Die Hersteller befinden sich dabei auch in einem gewissen Dilemma. Eine aktuelle Studie der Deutschen Landwirtschafts-Gesellschaft (DLG) hat ergeben, dass zwar fast 60 Prozent der Verbraucher angeben, ihren Zuckerkonsum reduzieren zu wollen. Doch nur 20 Prozent sind bereit, deshalb Veränderungen oder Einbußen beim Geschmack hinzunehmen. Eine Reduktion des Zuckergehalts oder ein Ersatz durch Zuckerersatzstoffe oder Süßstoffe verändert nicht nur den Geschmack, sondern auch technologische Eigenschaften und Sensorik. Wer also den Zuckergehalt seiner Produkte zu unvorsichtig oder zu sehr verringert, könnte sehr rasch auch die Zahl seiner Kunden verringern.
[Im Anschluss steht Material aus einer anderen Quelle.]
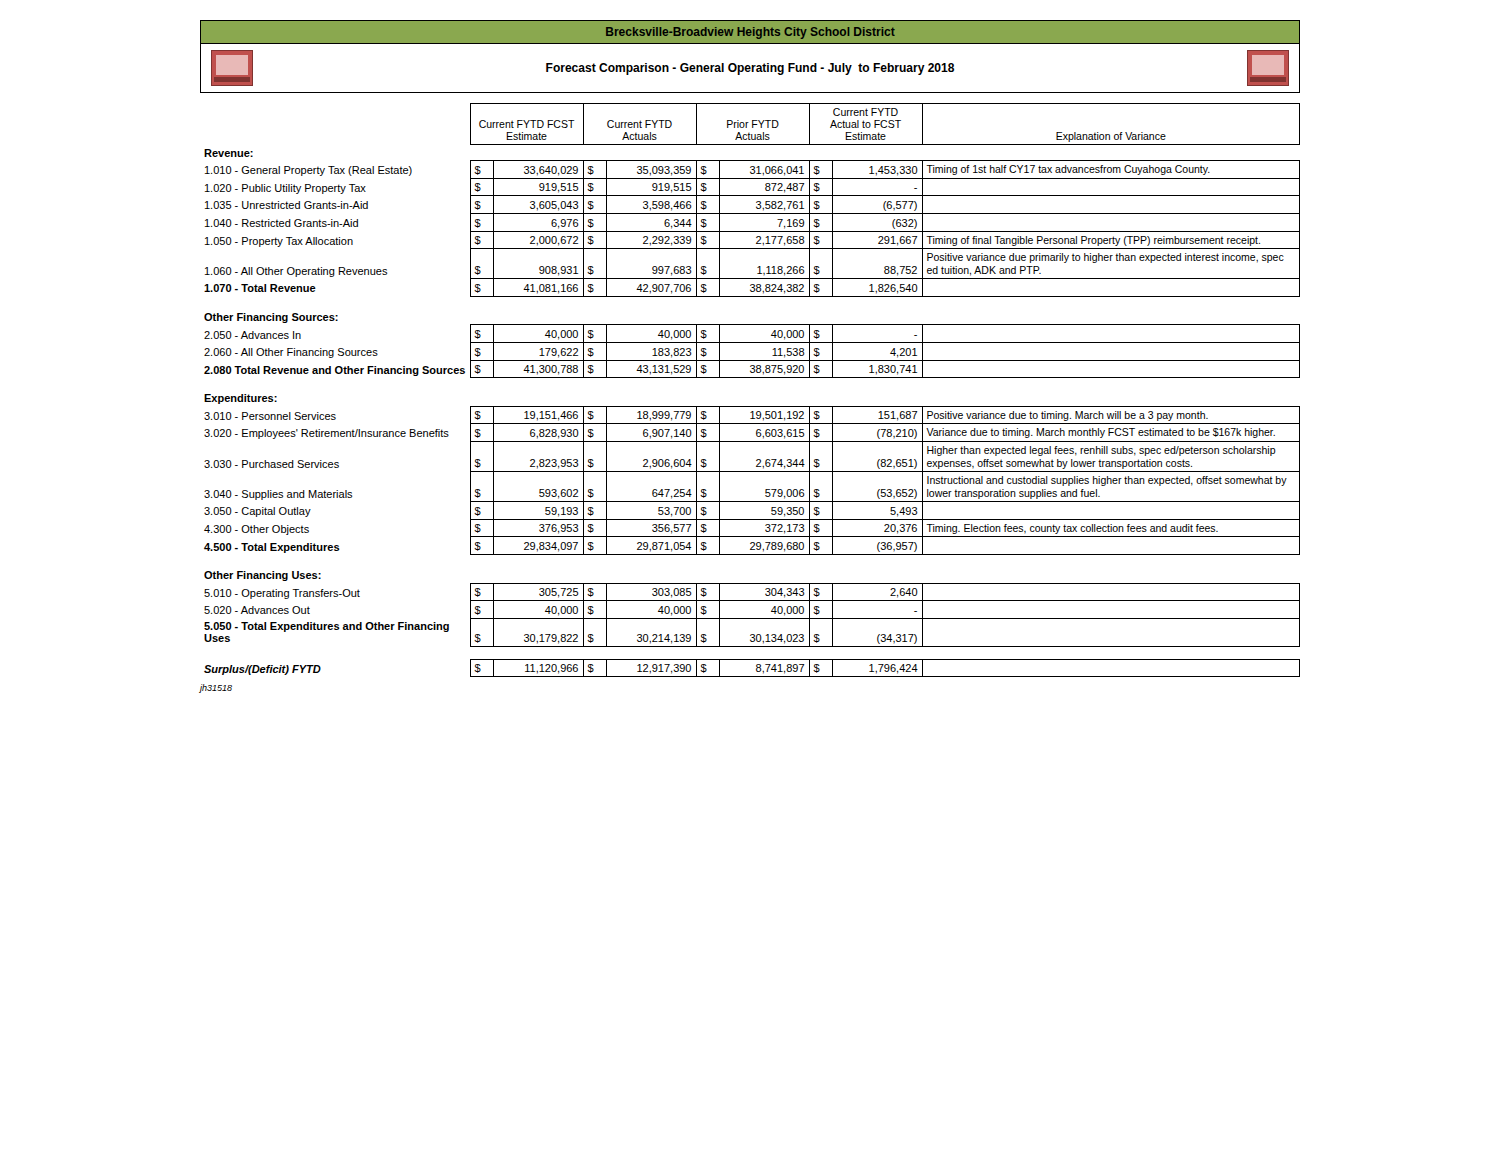Brecksville-Broadview Heights City School District
Forecast Comparison - General Operating Fund - July to February 2018
| | Current FYTD FCST Estimate | Current FYTD Actuals | Prior FYTD Actuals | Current FYTD Actual to FCST Estimate | Explanation of Variance |
| Revenue: | |
| 1.010 - General Property Tax (Real Estate) | $ | 33,640,029 | $ | 35,093,359 | $ | 31,066,041 | $ | 1,453,330 | Timing of 1st half CY17 tax advancesfrom Cuyahoga County. |
| 1.020 - Public Utility Property Tax | $ | 919,515 | $ | 919,515 | $ | 872,487 | $ | - | |
| 1.035 - Unrestricted Grants-in-Aid | $ | 3,605,043 | $ | 3,598,466 | $ | 3,582,761 | $ | (6,577) | |
| 1.040 - Restricted Grants-in-Aid | $ | 6,976 | $ | 6,344 | $ | 7,169 | $ | (632) | |
| 1.050 - Property Tax Allocation | $ | 2,000,672 | $ | 2,292,339 | $ | 2,177,658 | $ | 291,667 | Timing of final Tangible Personal Property (TPP) reimbursement receipt. |
| 1.060 - All Other Operating Revenues | $ | 908,931 | $ | 997,683 | $ | 1,118,266 | $ | 88,752 | Positive variance due primarily to higher than expected interest income, spec ed tuition, ADK and PTP. |
| 1.070 - Total Revenue | $ | 41,081,166 | $ | 42,907,706 | $ | 38,824,382 | $ | 1,826,540 | |
| Other Financing Sources: | |
| 2.050 - Advances In | $ | 40,000 | $ | 40,000 | $ | 40,000 | $ | - | |
| 2.060 - All Other Financing Sources | $ | 179,622 | $ | 183,823 | $ | 11,538 | $ | 4,201 | |
| 2.080 Total Revenue and Other Financing Sources | $ | 41,300,788 | $ | 43,131,529 | $ | 38,875,920 | $ | 1,830,741 | |
| Expenditures: | |
| 3.010 - Personnel Services | $ | 19,151,466 | $ | 18,999,779 | $ | 19,501,192 | $ | 151,687 | Positive variance due to timing. March will be a 3 pay month. |
| 3.020 - Employees' Retirement/Insurance Benefits | $ | 6,828,930 | $ | 6,907,140 | $ | 6,603,615 | $ | (78,210) | Variance due to timing. March monthly FCST estimated to be $167k higher. |
| 3.030 - Purchased Services | $ | 2,823,953 | $ | 2,906,604 | $ | 2,674,344 | $ | (82,651) | Higher than expected legal fees, renhill subs, spec ed/peterson scholarship expenses, offset somewhat by lower transportation costs. |
| 3.040 - Supplies and Materials | $ | 593,602 | $ | 647,254 | $ | 579,006 | $ | (53,652) | Instructional and custodial supplies higher than expected, offset somewhat by lower transporation supplies and fuel. |
| 3.050 - Capital Outlay | $ | 59,193 | $ | 53,700 | $ | 59,350 | $ | 5,493 | |
| 4.300 - Other Objects | $ | 376,953 | $ | 356,577 | $ | 372,173 | $ | 20,376 | Timing. Election fees, county tax collection fees and audit fees. |
| 4.500 - Total Expenditures | $ | 29,834,097 | $ | 29,871,054 | $ | 29,789,680 | $ | (36,957) | |
| Other Financing Uses: | |
| 5.010 - Operating Transfers-Out | $ | 305,725 | $ | 303,085 | $ | 304,343 | $ | 2,640 | |
| 5.020 - Advances Out | $ | 40,000 | $ | 40,000 | $ | 40,000 | $ | - | |
| 5.050 - Total Expenditures and Other Financing Uses | $ | 30,179,822 | $ | 30,214,139 | $ | 30,134,023 | $ | (34,317) | |
| Surplus/(Deficit) FYTD | $ | 11,120,966 | $ | 12,917,390 | $ | 8,741,897 | $ | 1,796,424 | |
jh31518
Weltweit wird nach neuen Lösungen für das Zucker-Problem gesucht. Die Firma Nestlé zum Beispiel arbeitet an einem porösen Zucker, bei dem die Kristalle ausgehöhlt sind. Der Effekt: Sie lösen sich rascher auf, vermitteln den Eindruck „süß“ rascher und man sollte mit weniger Zucker auskommen. In einem anderen Ansatz werden die Zuckermoleküle der Saccharose so verändert, dass sie zwar noch süß schmecken, vom Organismus aber nicht mehr oder nur eingeschränkt verwertet werden können und daher keine – oder zumindest wesentlich weniger – Kalorien liefern. Als Allulose oder Psicose ist ein solcher Zucker in den USA und in einigen asiatischen Ländern bereits auf dem Markt. Ein zum deutschen Zuckerhersteller Pfeifer & Langen gehörendes Start-up-Unternehmen will die Allulose nun auch in Europa verbreiten.